A pseudoviral human rhinovirus reference material and RT-dPCR method were developed to enable traceable RNA quantification in SI units, exhibiting stability for 12 months at -80 °C.
The development of a pseudoviral HRV reference material and traceable quantification method enhances the accuracy and comparability of HRV detection across laboratories.
OBJECTIVES: This study developed a pseudoviral human rhinovirus (HRV) reference material using pseudovirus technology and integrating RT-dPCR with HPLC-IDMS to achieve accurate HRV RNA quantification, aiming to standardize HRV detection across labs and platforms. METHODS: gene. RESULTS: copies/μL (k=2). The RM exhibited sufficient homogeneity and stability for 12 months at -80 °C, and its non-infectious nature coupled with its ability to simulate the entire workflow including nucleic acid extraction offers significant advantages. CONCLUSIONS: This study provided essential tools for standardizing HRV detection across different laboratories and platforms. This work enables traceable RNA quantification in SI units and simulates the full analytical process, thereby enhancing the accuracy and comparability of results. Furthermore, this approach serves as a transferable model for developing reference materials and traceable quantification methods for other respiratory pathogens, contributing to advancements in molecular diagnostics and public health.

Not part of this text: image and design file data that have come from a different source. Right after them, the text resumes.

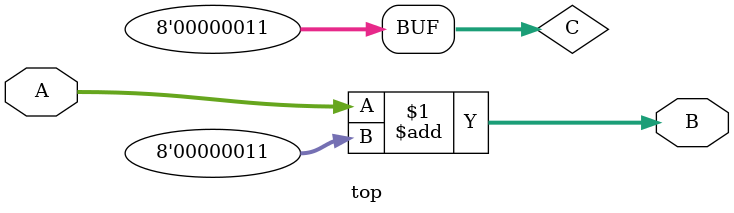
<source format=v>
module top(...);

input [7:0] A;
output [7:0] B;
wire [7:0] C = 3;
assign B = A + C;

endmodule

</source>
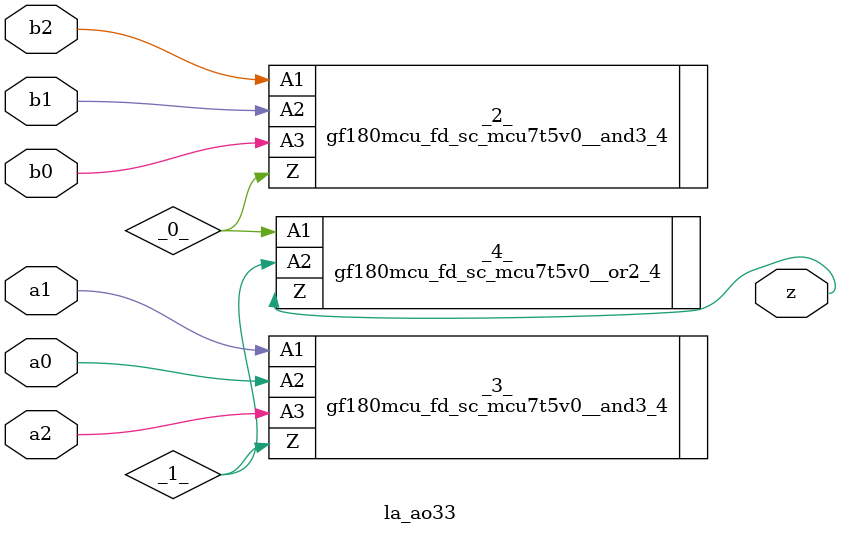
<source format=v>

/* Generated by Yosys 0.44 (git sha1 80ba43d26, g++ 11.4.0-1ubuntu1~22.04 -fPIC -O3) */

(* top =  1  *)
(* src = "inputs/la_ao33.v:10.1-24.10" *)
module la_ao33 (
    a0,
    a1,
    a2,
    b0,
    b1,
    b2,
    z
);
  wire _0_;
  wire _1_;
  (* src = "inputs/la_ao33.v:13.12-13.14" *)
  input a0;
  wire a0;
  (* src = "inputs/la_ao33.v:14.12-14.14" *)
  input a1;
  wire a1;
  (* src = "inputs/la_ao33.v:15.12-15.14" *)
  input a2;
  wire a2;
  (* src = "inputs/la_ao33.v:16.12-16.14" *)
  input b0;
  wire b0;
  (* src = "inputs/la_ao33.v:17.12-17.14" *)
  input b1;
  wire b1;
  (* src = "inputs/la_ao33.v:18.12-18.14" *)
  input b2;
  wire b2;
  (* src = "inputs/la_ao33.v:19.12-19.13" *)
  output z;
  wire z;
  gf180mcu_fd_sc_mcu7t5v0__and3_4 _2_ (
      .A1(b2),
      .A2(b1),
      .A3(b0),
      .Z (_0_)
  );
  gf180mcu_fd_sc_mcu7t5v0__and3_4 _3_ (
      .A1(a1),
      .A2(a0),
      .A3(a2),
      .Z (_1_)
  );
  gf180mcu_fd_sc_mcu7t5v0__or2_4 _4_ (
      .A1(_0_),
      .A2(_1_),
      .Z (z)
  );
endmodule

</source>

Li et al. (Wed,) conducted a other in Human rhinovirus (HRV) detection. Pseudoviral HRV reference material and RT-dPCR with HPLC-IDMS was evaluated on HRV RNA quantification accuracy and stability. A pseudoviral human rhinovirus reference material and RT-dPCR method were developed to enable traceable RNA quantification in SI units, exhibiting stability for 12 months at -80 °C.